Amateur radio satellite

Radar Fence Transponder (also called Navy-OSCAR 60 or RAFT 1) was an amateur radio satellite that was developed and built for training purposes at the United States Naval Academy. The 3 kg heavy RAFT had a cubic structure of 12.7 cm edge length and therefore did not meet the Cubesat standard. Solar cells on all six sides of the satellite were used to supply energy.
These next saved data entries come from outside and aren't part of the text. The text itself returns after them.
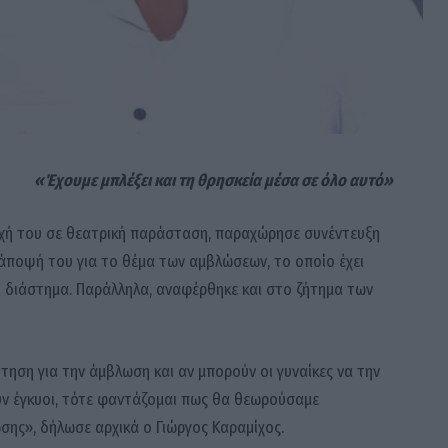
«Έχουμε μπλέξει και τη θρησκεία μέσα σε όλο αυτό»
οχή του σε θεατρική παράσταση, παραχώρησε συνέντευξη
άποψή του για το θέμα των αμβλώσεων, το οποίο έχει
ο διάστημα. Παράλληλα, αναφέρθηκε και στο ζήτημα των
τηση για την άμβλωση και αν μπορούν οι γυναίκες να την
ουν έγκυοι, τότε φαντάζομαι πως θα θεωρούσαμε
σης», δήλωσε αρχικά ο Γιώργος Καραμίχος.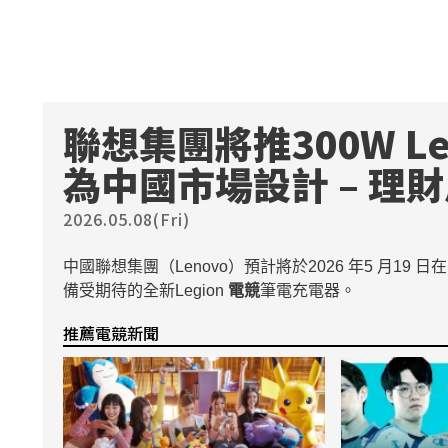
聯想集團將推300W Le
為中國市場設計 – 理
2026.05.08(Fri)
中國聯想集團（Lenovo）預計將於2026 年5 月
備受期待的全新Legion
電競
筆電充電器。
推薦電競新聞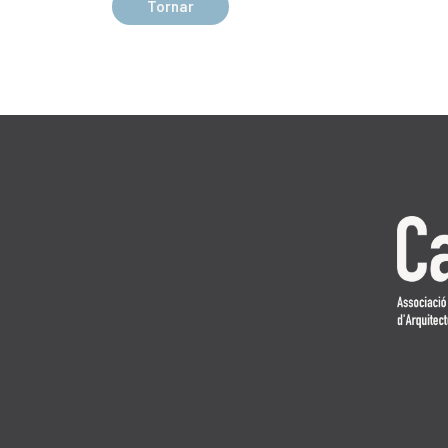
Tornar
It had neither position control nor drive systems.

RAFT contained a receiver at 216.98 MHz for calibration experiments of the U.S. Navy Space Surveillance Radar. For amateur radio connections there was an AX.25 digipeater on 145.825 MHz with built-in speech synthesizer on board.

Two fixed antennas equipped with springs were used for communication and also as a separation system for the almost identical sister satellite MARScom. Furthermore, a 122 cm long wire antenna made of 0.5 mm nitinol wire for the 10 m amateur radio band was unwound on shortwave during the disconnection process, with which the satellite received signals in the PSK31 operating mode.

==Mission==
The satellite was released on 21 December 2006 with Space Shuttle Discovery (STS-116) from Kennedy Space Center, Florida.

On 30 May 2007, it was re-entered on Earth atmosphere.